Hacker News new | ask | show | jobs
by reissbaker 595 days ago
Eh, that depends. A small model that's voice-and-text is probably more useful to most people than scaling up a voice-only model: the large voice-only model will have to compete on intelligence with e.g. Qwen and Llama, since it can't be used in conjunction with them; whereas a small voice+text model can be used as a cheap frontend hiding a larger, smarter, but more expensive text-only model behind it. This is an 8b model: running it is nearly free, it can fit on a 4090 with room to spare.
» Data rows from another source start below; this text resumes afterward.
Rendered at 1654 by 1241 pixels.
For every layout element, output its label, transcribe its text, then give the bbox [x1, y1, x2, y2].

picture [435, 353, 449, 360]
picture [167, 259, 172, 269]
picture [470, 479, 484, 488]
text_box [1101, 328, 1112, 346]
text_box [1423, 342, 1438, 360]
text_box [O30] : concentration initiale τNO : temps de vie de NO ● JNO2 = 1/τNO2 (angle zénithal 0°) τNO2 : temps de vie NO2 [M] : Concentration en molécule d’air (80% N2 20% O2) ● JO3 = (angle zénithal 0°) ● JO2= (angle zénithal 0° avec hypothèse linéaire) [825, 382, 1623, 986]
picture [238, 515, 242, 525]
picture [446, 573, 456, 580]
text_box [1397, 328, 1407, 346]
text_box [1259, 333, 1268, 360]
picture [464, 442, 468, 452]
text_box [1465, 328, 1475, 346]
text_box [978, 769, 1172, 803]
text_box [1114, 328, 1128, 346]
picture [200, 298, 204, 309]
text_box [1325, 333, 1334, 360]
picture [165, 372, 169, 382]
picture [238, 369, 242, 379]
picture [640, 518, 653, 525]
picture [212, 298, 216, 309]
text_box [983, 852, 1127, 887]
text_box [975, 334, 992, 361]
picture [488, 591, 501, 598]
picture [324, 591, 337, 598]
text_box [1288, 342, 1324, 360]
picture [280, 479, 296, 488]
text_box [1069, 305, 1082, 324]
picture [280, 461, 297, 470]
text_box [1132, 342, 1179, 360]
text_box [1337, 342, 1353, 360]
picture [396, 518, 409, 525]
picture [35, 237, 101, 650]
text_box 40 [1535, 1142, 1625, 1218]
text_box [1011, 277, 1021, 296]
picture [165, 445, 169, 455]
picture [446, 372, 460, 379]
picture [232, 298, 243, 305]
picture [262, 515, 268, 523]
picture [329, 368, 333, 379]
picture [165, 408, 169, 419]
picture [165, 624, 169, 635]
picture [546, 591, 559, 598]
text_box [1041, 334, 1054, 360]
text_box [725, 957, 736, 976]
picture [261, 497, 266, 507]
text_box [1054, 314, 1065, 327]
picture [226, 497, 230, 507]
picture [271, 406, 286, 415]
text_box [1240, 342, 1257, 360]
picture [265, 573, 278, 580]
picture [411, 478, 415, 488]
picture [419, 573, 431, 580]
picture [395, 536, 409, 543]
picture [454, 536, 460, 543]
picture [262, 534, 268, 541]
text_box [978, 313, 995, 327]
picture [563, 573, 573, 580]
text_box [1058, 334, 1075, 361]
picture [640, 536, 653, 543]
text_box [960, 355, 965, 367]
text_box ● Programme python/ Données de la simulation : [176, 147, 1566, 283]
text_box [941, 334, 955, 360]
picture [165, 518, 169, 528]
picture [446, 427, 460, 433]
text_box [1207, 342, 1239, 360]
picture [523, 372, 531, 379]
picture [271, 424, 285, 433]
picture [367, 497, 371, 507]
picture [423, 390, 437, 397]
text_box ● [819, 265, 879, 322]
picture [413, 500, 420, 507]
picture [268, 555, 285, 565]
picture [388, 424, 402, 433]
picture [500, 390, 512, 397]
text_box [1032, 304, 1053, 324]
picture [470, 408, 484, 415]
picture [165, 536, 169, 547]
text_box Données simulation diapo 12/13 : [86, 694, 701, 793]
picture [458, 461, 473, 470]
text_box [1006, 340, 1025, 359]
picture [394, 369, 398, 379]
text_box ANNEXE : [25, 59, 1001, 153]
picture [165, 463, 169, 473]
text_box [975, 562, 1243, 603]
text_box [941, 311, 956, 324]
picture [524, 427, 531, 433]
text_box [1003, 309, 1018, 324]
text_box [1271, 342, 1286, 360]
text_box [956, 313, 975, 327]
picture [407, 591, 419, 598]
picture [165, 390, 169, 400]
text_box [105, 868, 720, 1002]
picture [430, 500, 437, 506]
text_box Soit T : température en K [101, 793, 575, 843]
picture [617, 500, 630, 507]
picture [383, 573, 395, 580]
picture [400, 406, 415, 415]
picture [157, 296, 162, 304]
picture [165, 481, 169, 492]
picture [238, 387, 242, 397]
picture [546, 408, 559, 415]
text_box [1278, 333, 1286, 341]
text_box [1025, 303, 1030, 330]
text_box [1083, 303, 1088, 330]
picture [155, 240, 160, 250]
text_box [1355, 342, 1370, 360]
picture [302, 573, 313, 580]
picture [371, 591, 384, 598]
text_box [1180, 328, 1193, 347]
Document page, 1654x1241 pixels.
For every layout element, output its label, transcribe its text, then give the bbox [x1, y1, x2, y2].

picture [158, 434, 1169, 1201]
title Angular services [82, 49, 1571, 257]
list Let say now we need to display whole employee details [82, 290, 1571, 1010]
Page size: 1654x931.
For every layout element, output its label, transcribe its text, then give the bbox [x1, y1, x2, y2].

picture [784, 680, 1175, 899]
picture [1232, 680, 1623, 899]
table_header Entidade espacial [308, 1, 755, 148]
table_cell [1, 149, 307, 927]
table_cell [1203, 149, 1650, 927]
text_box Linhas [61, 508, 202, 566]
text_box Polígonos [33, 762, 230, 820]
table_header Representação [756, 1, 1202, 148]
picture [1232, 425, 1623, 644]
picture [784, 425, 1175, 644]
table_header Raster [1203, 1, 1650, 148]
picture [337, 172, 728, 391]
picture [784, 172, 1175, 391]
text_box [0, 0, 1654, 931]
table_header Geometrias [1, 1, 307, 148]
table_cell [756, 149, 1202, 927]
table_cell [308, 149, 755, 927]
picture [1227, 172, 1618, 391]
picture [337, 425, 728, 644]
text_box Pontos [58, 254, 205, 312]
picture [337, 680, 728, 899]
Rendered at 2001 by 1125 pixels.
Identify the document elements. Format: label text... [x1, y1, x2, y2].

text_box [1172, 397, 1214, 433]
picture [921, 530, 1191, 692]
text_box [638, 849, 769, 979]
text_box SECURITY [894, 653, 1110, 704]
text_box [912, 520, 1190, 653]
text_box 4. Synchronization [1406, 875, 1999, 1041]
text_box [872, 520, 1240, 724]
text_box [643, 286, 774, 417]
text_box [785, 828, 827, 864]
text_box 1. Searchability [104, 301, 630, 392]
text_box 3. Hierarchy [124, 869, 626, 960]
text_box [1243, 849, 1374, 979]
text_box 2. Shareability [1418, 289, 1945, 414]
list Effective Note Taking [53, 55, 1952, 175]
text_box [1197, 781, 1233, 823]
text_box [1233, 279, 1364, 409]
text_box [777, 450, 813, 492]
On the one hand, a small team focused on voice-to-voice could probably do a lot better at voice-to-voice than a small team focused on voice-to-voice+text. But a small team focused on making the most useful model would probably do better at that goal by focusing on voice+text rather than voice-only.

1 comments

Their goal is not working on what's most useful for most people though. That's the domain of the big AI players. They are small and so specialising works best as that's where they can have an edge as a company.

At the end of the day, the released product needs to be good and needs to be done in a reasonable amount of time. I highly doubt they can do a generic model as well as a more specialised one.

But if you think you know better than them, you could try to contact them even though it looks they are crazy laser focused (their public email addresses are either for investors or employee candidates).